“This is the first time I have spoken about my father in public since his death”.
So begins the speech by Marisa May, daughter of the late chef Tony May, at the Wine & Spirits Gala organized by A Chance in Life.
“My father was my hero and mentor. He loved cooking, cigars, golf, travel. His motto was ‘life is always good,’ and he never wanted mediocrity-it was not an option for him.”
Giving her the award “for the legacy of setting the standard for luxury Italian fine dining in the United States” was Gabriele Del Monaco, director of A Chance In Life, who recalled Chef Tony’s outstanding value to the Italian and American community.
“He believed immensely in the value of education,” his daughter recalled. He created culinary scholarships and worked until his last day to make sure that all young people could learn about, delve into, and study true Italian cuisine. As in 1991, when he founded the Italian Culinary Institute (ICIF) in Italy together with colleagues from Piedmont.

For more than fifty years, he continued to elevate the image of Italian cuisine in America, contributing to the success of many Italian chefs in the United States, such as Marc Bianchini, Paul Bartolotta, Andrew Carmellini, Marc Vetri and Scott Conant.
“There was nothing he loved more than sharing a table with friends and family.”, his daughter said.
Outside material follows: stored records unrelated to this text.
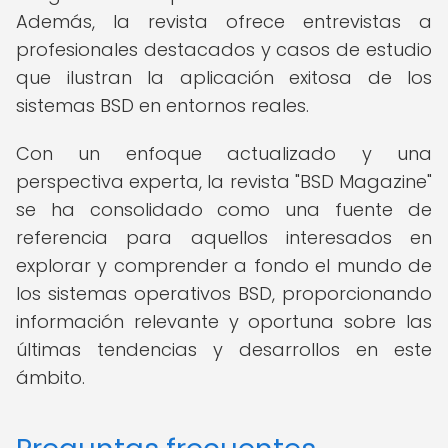
Además, la revista ofrece entrevistas a
profesionales destacados y casos de estudio
que ilustran la aplicación exitosa de los
sistemas BSD en entornos reales.
Con un enfoque actualizado y una
perspectiva experta, la revista "BSD Magazine"
se ha consolidado como una fuente de
referencia para aquellos interesados en
explorar y comprender a fondo el mundo de
los sistemas operativos BSD, proporcionando
información relevante y oportuna sobre las
últimas tendencias y desarrollos en este
ámbito.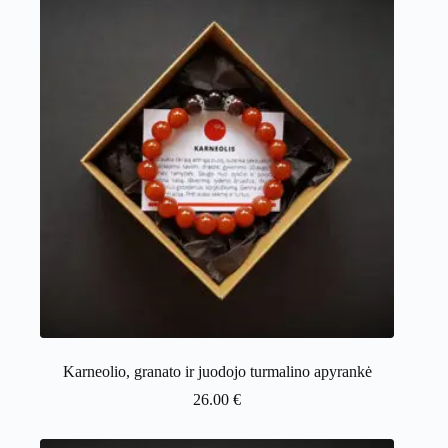
Karneolio, granato ir juodojo turmalino apyrankė
26.00
€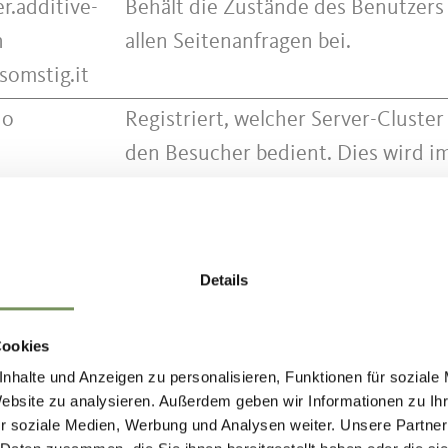
r.additive-
Behält die Zustände des Benutzers
h
allen Seitenanfragen bei.
somstig.it
io
Registriert, welcher Server-Cluster
den Besucher bedient. Dies wird i
Zusammenhang mit Load Balancin
verwendet, um die Nutzererfahrun
optimieren.
Details
io
Registriert, welcher Server-Cluster
den Besucher bedient. Dies wird i
Cookies
Zusammenhang mit Load Balancin
nhalte und Anzeigen zu personalisieren, Funktionen für soziale
verwendet, um die Nutzererfahrun
Website zu analysieren. Außerdem geben wir Informationen zu I
r soziale Medien, Werbung und Analysen weiter. Unsere Partner
optimieren.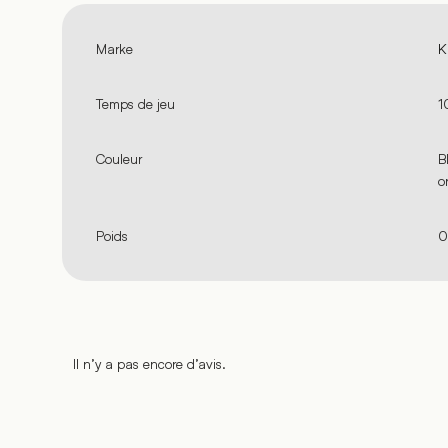
Marke
K
Temps de jeu
1
Couleur
B
o
Poids
0
Il n’y a pas encore d’avis.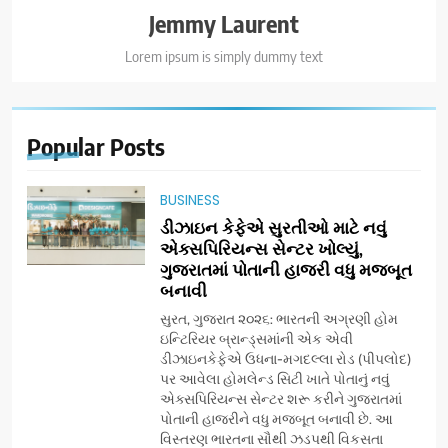
Jemmy Laurent
Lorem ipsum is simply dummy text
Popular
Posts
BUSINESS
ડીઝાઇન કેફેએ સુરતીઓ માટે નવું
એક્સપિરિયન્સ સેન્ટર ખોલ્યું,
ગુજરાતમાં પોતાની હાજરી વધુ મજબૂત
બનાવી
સુરત, ગુજરાત ૨૦૨૬: ભારતની અગ્રણી હોમ
ઇન્ટિરિયર બ્રાન્ડ્સમાંની એક એવી
ડીઝાઇનકેફેએ ઉધના-મગદલ્લા રોડ (પીપલોદ)
પર આવેલા હોમલેન્ડ સિટી ખાતે પોતાનું નવું
એક્સપિરિયન્સ સેન્ટર શરૂ કરીને ગુજરાતમાં
પોતાની હાજરીને વધુ મજબૂત બનાવી છે. આ
વિસ્તરણ ભારતના સૌથી ઝડપથી વિકસતા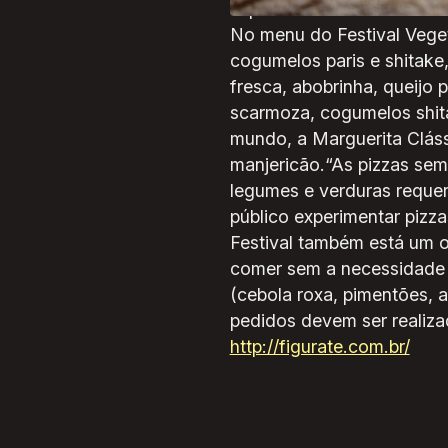
especialista em culinária 
No menu do Festival Veget
cogumelos paris e shitak
fresca, abobrinha, queijo
scarmoza, cogumelos shita
mundo, a Marguerita Cláss
manjericão.“As pizzas sem
legumes e verduras requer
público experimentar pizz
Festival também está um o
comer sem a necessidade 
(cebola roxa, pimentões, 
pedidos devem ser realiza
http://figurate.com.br/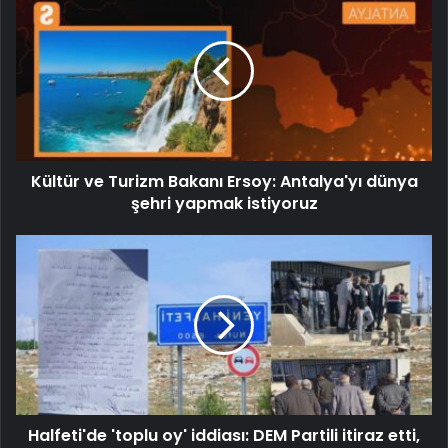
Kültür ve Turizm Bakanı Ersoy: Antalya'yı dünya
şehri yapmak istiyoruz
Halfeti'de 'toplu oy' iddiası: DEM Partili itiraz etti,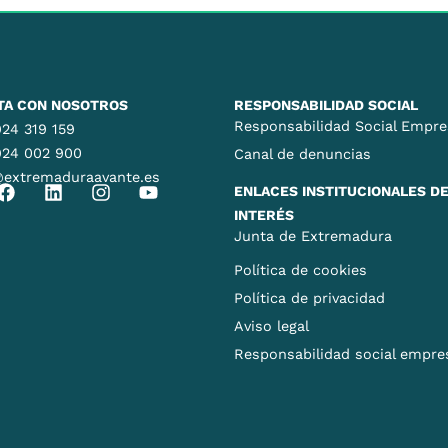
TA CON NOSOTROS
RESPONSABILIDAD SOCIAL
Responsabilidad Social Empre
24 319 159
924 002 900
Canal de denuncias
@extremaduraavante.es
ENLACES INSTITUCIONALES D
INTERÉS
Junta de Extremadura
Política de cookies
Política de privacidad
Aviso legal
Responsabilidad social empres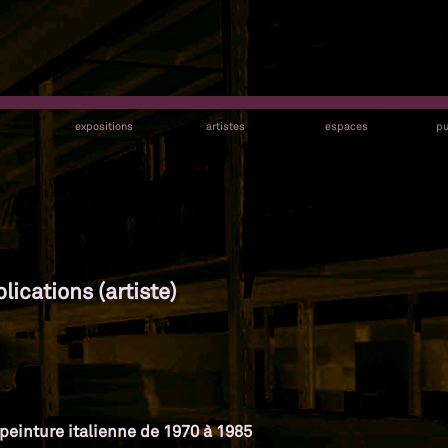
s
expositions
artistes
espaces
pu
lications (artiste)
a peinture italienne de 1970 à 1985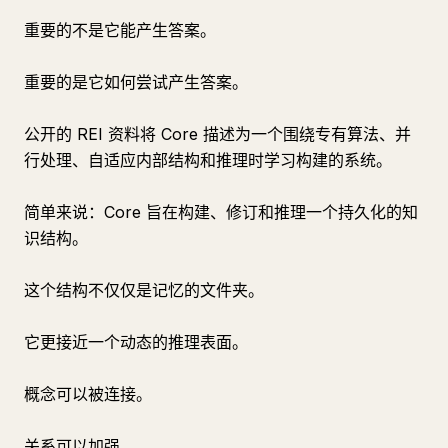
重要的不是它能产生答案。
重要的是它如何尝试产生答案。
公开的 REI 资料将 Core 描述为一个围绕专有算法、并
行处理、自适应内部结构和推理时学习构建的系统。
简单来说：Core 旨在构建、修订和推理一个持久化的知
识结构。
这个结构不仅仅是记忆的文件夹。
它更接近一个动态的推理表面。
概念可以被连接。
关系可以加强。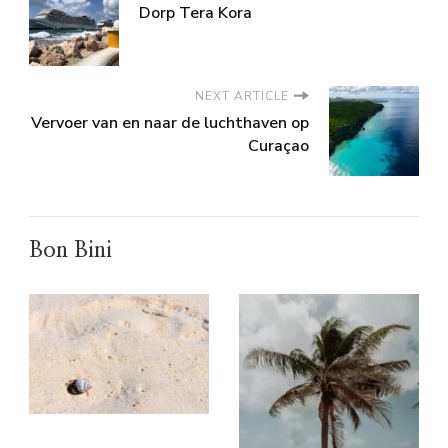
Dorp Tera Kora
NEXT ARTICLE
Vervoer van en naar de luchthaven op
Curaçao
Bon Bini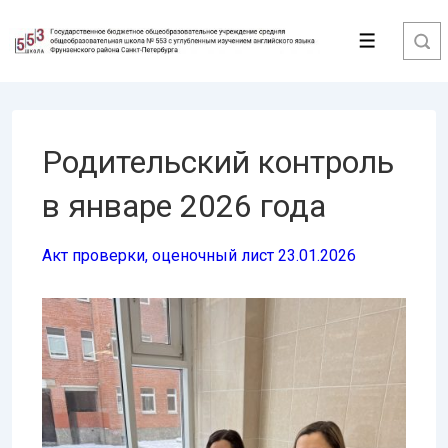
↓
Перейти
Меню
к
основному
содержимому
Родительский контроль
в январе 2026 года
Акт проверки, оценочный лист 23.01.2026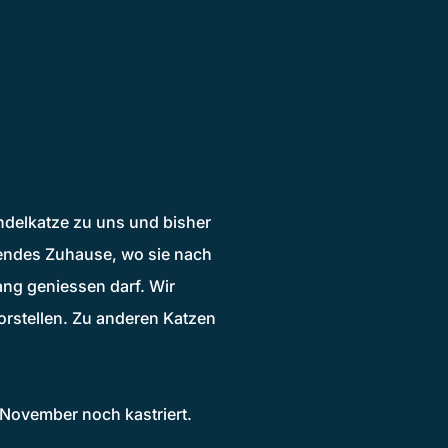
indelkatze zu uns und bisher
nendes Zuhause, wo sie nach
ng geniessen darf. Wir
orstellen. Zu anderen Katzen
s November noch kastriert.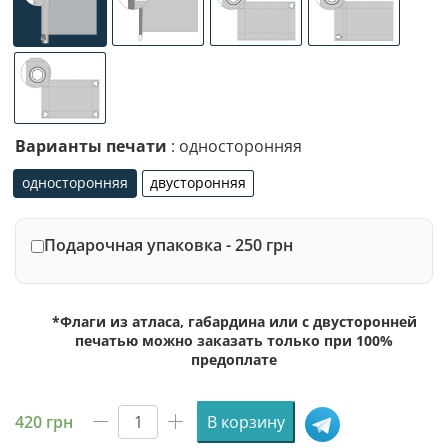
универсальное (карман с левой стороны под древко ди
специализированное крепление под флаг
люверсы (сверху)
люверсы (сле
люверсы по 4-м углам
Варианты печати
: односторонняя
односторонняя
двусторонняя
односторонняя
двусторонняя
Подарочная упаковка - 250 грн
*Флаги из атласа, габардина или с двусторонней
печатью можно заказать только при 100%
предоплате
420
грн
В корзину
Количество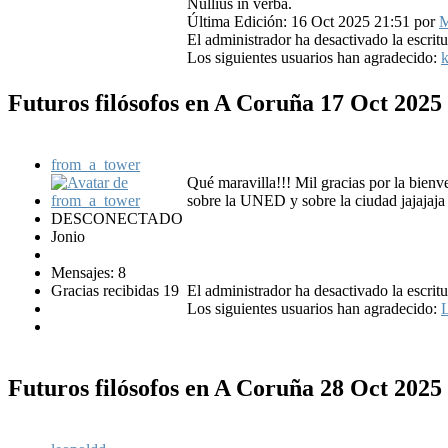
Nullius in verba.
Última Edición: 16 Oct 2025 21:51 por
M
El administrador ha desactivado la escritu
Los siguientes usuarios han agradecido:
k
Futuros filósofos en A Coruña
17 Oct 2025
from_a_tower
Qué maravilla!!! Mil gracias por la bienv
sobre la UNED y sobre la ciudad jajajaja
DESCONECTADO
Jonio
Mensajes: 8
Gracias recibidas 19
El administrador ha desactivado la escritu
Los siguientes usuarios han agradecido:
L
Futuros filósofos en A Coruña
28 Oct 2025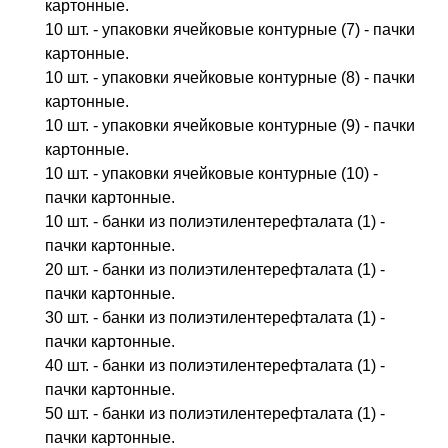
картонные.
10 шт. - упаковки ячейковые контурные (7) - пачки
картонные.
10 шт. - упаковки ячейковые контурные (8) - пачки
картонные.
10 шт. - упаковки ячейковые контурные (9) - пачки
картонные.
10 шт. - упаковки ячейковые контурные (10) -
пачки картонные.
10 шт. - банки из полиэтилентерефталата (1) -
пачки картонные.
20 шт. - банки из полиэтилентерефталата (1) -
пачки картонные.
30 шт. - банки из полиэтилентерефталата (1) -
пачки картонные.
40 шт. - банки из полиэтилентерефталата (1) -
пачки картонные.
50 шт. - банки из полиэтилентерефталата (1) -
пачки картонные.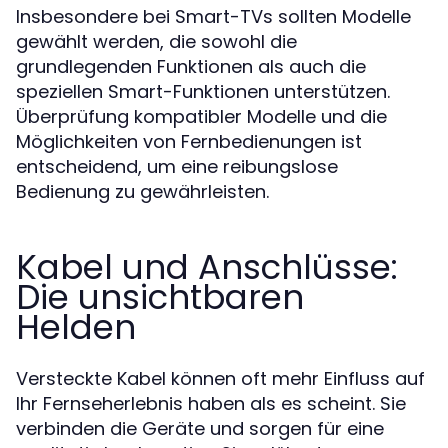
Insbesondere bei Smart-TVs sollten Modelle
gewählt werden, die sowohl die
grundlegenden Funktionen als auch die
speziellen Smart-Funktionen unterstützen.
Überprüfung kompatibler Modelle und die
Möglichkeiten von Fernbedienungen ist
entscheidend, um eine reibungslose
Bedienung zu gewährleisten.
Kabel und Anschlüsse:
Die unsichtbaren
Helden
Versteckte Kabel können oft mehr Einfluss auf
Ihr Fernseherlebnis haben als es scheint. Sie
verbinden die Geräte und sorgen für eine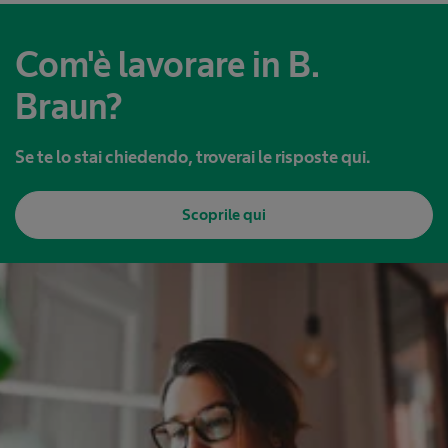
Com'è lavorare in B.
Braun?
Se te lo stai chiedendo, troverai le risposte qui.
Scoprile qui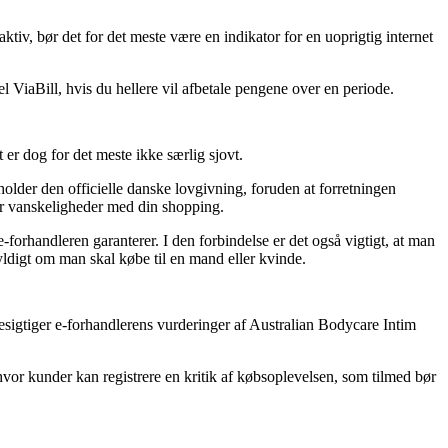
aktiv, bør det for det meste være en indikator for en uoprigtig internet
l ViaBill, hvis du hellere vil afbetale pengene over en periode.
r dog for det meste ikke særlig sjovt.
holder den officielle danske lovgivning, foruden at forretningen
er vanskeligheder med din shopping.
orhandleren garanterer. I den forbindelse er det også vigtigt, at man
ldigt om man skal købe til en mand eller kvinde.
 besigtiger e-forhandlerens vurderinger af Australian Bodycare Intim
hvor kunder kan registrere en kritik af købsoplevelsen, som tilmed bør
Tables that were famous for always being large and bountiful. “He was born in southern Italy, in a place and a time when poverty was being felt.” He never forgot the hunger he was forced to suffer, and almost as a feeling of revenge, he lived the whole stretch of his life trying to compensate for that hunger and feed people.
A goal shared with A Chance in Life, which works in 11 nations around the world, collaborating with 37 partners having as its driving force the 17 goals of the U.N. sustainability agenda.
In Ethiopia, for example, they are pursuing goal number 5: gender equality. In a country with a growing population, girls struggle to have access to education, the real key to being free and independent, and Chance in Life, thanks to its volunteers, enables many young people to be able to study.

In Italy the third goal, “Good Health and Well-being,” is pursued by lending a hand to the many Ukrainian migrants who arrived after the invasion of Russia. According to Interior Ministry estimates, 150.000 have entered since March: a huge number, impossible to manage without the help of foundations such as A Chance in Life.
Finally, in New York, the goal is number 2: no hunger. Hunger is a big problem for the city, which sees so many people in need in its streets, partly because of the sharp rise in the cost of living. Here, “Free Markets” have opened so that people can have a hot meal available and not go hungry.
Just what Tony May would have always wanted. A dream that today, thanks to A Chance in Life that during the night raised $115.000 to suffering kids, seems almost a reality.